Die Langtang-Region in Nepal, nahe der tibetischen Grenze gelegen, gilt als eine der ursprünglichsten und zugleich spirituell aufgeladenen Landschaften des Himalayas. In diesem Bild wird daraus jedoch kein touristisches Motiv, sondern ein inneres Territorium. Die Berge erscheinen wie alte Bewusstseinsformen, die seit Jahrtausenden über das menschliche Werden wachen. Die violetten Konturen erinnern an Traumzustände, an Meditation, an Übergänge zwischen Wachsein und Erinnerung. Das Licht unterhalb der Gipfel wirkt beinahe unwirklich, als würde sich dort ein verborgenes Tal öffnen, ein Ort der Einkehr oder vielleicht sogar der Verwandlung.

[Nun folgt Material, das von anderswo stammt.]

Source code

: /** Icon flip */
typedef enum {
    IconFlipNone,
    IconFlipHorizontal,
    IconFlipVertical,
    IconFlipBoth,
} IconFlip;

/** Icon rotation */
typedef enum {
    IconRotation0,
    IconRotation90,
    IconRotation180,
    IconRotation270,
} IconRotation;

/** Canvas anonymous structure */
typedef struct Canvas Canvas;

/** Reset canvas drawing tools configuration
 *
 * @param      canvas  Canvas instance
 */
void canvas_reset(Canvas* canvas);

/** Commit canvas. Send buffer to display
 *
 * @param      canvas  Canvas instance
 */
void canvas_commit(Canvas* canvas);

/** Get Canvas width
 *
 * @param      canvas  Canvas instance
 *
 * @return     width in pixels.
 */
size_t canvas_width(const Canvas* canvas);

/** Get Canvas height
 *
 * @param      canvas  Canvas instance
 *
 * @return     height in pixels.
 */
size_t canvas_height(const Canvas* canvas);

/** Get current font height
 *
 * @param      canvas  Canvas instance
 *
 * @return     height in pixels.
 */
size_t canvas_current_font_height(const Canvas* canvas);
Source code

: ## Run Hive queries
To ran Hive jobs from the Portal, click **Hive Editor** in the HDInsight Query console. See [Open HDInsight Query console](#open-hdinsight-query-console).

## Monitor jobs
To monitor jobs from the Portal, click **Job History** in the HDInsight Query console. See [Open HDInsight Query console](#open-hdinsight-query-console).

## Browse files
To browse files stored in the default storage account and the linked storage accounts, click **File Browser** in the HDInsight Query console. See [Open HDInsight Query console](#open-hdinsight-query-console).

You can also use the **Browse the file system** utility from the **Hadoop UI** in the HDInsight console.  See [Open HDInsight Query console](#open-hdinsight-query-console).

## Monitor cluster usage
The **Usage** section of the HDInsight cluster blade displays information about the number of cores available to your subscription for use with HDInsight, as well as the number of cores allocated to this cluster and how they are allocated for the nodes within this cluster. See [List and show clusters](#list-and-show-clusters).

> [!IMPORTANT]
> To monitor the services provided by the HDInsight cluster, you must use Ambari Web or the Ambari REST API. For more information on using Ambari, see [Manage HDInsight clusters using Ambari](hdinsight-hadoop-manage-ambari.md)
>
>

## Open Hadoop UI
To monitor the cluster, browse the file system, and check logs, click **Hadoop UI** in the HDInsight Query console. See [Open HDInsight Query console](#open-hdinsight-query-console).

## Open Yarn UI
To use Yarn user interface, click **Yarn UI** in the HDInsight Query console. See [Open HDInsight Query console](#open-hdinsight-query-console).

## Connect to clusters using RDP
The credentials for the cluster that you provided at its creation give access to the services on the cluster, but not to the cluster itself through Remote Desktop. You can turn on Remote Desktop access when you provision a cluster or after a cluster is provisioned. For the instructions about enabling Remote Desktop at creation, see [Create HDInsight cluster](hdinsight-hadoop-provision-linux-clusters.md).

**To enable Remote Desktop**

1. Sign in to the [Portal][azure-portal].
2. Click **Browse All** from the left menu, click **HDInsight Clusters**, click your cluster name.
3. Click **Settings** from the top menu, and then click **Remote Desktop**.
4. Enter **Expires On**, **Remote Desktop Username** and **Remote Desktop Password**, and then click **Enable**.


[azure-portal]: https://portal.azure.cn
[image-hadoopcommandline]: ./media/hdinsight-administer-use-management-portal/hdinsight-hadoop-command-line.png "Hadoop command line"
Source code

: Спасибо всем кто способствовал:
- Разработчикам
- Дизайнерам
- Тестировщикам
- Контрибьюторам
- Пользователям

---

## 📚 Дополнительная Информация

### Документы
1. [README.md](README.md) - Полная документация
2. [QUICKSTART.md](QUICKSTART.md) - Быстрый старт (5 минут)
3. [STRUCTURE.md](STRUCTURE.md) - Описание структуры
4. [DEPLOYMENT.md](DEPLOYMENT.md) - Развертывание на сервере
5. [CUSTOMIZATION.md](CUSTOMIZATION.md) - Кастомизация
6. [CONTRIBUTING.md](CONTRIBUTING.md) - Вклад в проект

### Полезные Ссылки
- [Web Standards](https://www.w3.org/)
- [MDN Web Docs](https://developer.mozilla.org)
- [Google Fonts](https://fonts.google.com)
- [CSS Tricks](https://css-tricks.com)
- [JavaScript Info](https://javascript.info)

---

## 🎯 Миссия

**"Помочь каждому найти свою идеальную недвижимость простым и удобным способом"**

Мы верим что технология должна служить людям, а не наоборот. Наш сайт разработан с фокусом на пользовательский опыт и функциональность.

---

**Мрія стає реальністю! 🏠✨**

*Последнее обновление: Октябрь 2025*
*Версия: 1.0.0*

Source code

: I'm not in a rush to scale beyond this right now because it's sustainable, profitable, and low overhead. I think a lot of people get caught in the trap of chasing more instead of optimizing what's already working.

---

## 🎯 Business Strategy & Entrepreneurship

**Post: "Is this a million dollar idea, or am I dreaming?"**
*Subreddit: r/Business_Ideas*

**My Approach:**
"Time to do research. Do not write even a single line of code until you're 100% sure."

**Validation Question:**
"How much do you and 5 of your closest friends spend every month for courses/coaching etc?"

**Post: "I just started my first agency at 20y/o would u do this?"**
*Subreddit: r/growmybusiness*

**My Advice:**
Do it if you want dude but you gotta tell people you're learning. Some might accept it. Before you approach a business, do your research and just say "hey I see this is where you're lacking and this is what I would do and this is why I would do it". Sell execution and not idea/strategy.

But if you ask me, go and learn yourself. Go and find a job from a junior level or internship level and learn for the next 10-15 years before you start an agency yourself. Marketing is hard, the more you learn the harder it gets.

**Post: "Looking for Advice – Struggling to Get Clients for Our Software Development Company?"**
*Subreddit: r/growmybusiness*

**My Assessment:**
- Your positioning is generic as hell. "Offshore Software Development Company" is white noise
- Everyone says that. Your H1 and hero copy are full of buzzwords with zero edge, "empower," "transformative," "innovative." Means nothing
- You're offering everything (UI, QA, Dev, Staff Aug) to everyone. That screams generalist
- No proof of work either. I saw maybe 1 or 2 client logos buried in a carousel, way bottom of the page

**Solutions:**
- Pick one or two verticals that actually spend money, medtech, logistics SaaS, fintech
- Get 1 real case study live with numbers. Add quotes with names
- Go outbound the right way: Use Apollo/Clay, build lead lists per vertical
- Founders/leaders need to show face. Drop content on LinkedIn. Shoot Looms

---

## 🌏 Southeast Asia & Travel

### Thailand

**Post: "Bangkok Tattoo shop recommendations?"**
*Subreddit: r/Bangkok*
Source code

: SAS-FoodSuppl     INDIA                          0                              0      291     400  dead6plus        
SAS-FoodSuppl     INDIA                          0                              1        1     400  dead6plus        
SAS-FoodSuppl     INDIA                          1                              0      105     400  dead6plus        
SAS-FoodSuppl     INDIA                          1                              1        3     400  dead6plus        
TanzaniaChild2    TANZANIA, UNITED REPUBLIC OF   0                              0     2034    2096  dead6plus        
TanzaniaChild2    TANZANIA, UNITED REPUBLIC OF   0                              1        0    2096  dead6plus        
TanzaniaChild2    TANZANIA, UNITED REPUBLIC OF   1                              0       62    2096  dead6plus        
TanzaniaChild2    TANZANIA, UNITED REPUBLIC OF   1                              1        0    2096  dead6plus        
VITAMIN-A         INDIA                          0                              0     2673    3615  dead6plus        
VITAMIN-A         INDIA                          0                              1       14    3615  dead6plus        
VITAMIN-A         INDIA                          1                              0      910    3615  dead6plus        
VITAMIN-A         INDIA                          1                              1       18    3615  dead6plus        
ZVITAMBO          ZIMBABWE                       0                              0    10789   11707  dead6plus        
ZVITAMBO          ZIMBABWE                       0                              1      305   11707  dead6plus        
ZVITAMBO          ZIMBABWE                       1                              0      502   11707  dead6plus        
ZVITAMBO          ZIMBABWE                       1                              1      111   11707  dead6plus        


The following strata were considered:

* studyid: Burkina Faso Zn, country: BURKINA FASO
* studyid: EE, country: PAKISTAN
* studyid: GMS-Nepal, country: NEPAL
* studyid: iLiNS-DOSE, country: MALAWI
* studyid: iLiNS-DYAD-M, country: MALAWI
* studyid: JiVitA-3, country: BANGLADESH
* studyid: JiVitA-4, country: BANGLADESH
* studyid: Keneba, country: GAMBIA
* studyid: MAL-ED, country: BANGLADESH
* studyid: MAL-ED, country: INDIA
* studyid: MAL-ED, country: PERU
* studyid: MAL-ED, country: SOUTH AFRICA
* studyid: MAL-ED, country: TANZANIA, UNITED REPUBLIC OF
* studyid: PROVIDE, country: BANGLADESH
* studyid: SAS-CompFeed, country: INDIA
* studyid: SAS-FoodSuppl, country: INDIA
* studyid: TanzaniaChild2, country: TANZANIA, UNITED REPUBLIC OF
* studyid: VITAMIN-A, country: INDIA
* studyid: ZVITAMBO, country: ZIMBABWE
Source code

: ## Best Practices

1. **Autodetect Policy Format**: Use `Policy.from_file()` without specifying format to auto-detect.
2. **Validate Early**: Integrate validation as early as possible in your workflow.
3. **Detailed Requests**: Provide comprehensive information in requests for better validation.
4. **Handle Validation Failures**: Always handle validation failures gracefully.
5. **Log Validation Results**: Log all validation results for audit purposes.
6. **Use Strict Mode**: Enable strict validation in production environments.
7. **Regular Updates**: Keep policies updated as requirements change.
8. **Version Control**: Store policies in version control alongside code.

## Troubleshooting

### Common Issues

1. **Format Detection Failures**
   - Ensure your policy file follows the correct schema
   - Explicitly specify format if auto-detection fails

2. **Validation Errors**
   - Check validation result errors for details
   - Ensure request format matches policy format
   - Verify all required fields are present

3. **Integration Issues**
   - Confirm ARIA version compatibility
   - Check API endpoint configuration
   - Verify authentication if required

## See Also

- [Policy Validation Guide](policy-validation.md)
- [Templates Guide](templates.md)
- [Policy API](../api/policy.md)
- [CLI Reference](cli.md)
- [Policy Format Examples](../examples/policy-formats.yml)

Besonders faszinierend ist der Kontrast zwischen der sanften Weite des Hintergrunds und den dunkleren, fast nervösen Strukturen im Vordergrund. Dort scheint sich das Irdische zu verdichten: Vegetation, Schatten, Bewegung, vielleicht sogar menschliche Spuren. Doch dahinter beginnt sofort wieder das Offene, das Grenzenlose. Genau daraus entsteht die emotionale Spannung dieses Werkes. Der Mensch steht hier am Rand seiner gewohnten Welt und blickt in etwas Größeres hinein.

Die Farbigkeit besitzt eine fast musikalische Qualität. Das kühle Blau der Ferne, die warmen Rot- und Goldtöne am Boden und das transparente Weiß des Himmels erzeugen eine Atmosphäre von Morgenlicht, Erinnerung und Sehnsucht. Man glaubt beinahe, die dünne Höhenluft zu spüren. Gleichzeitig bleibt alles bewusst unvollständig. Das Bild erklärt nichts. Es lässt Raum. Und gerade dieser Raum macht es so poetisch.

„Langtan Range“ erzählt von der Sehnsucht nach Weite, nicht nur geografisch, sondern innerlich. Von jenem seltenen Moment, in dem Landschaft zur Spiegelung des Bewusstseins wird. Die Berge stehen hier nicht für Natur allein, sondern für Stille, Würde und die Möglichkeit, sich selbst wieder näherzukommen. Dieses kleine Aquarell besitzt dadurch eine erstaunliche Tiefe. Es ist kein Panorama. Es ist ein Zustand.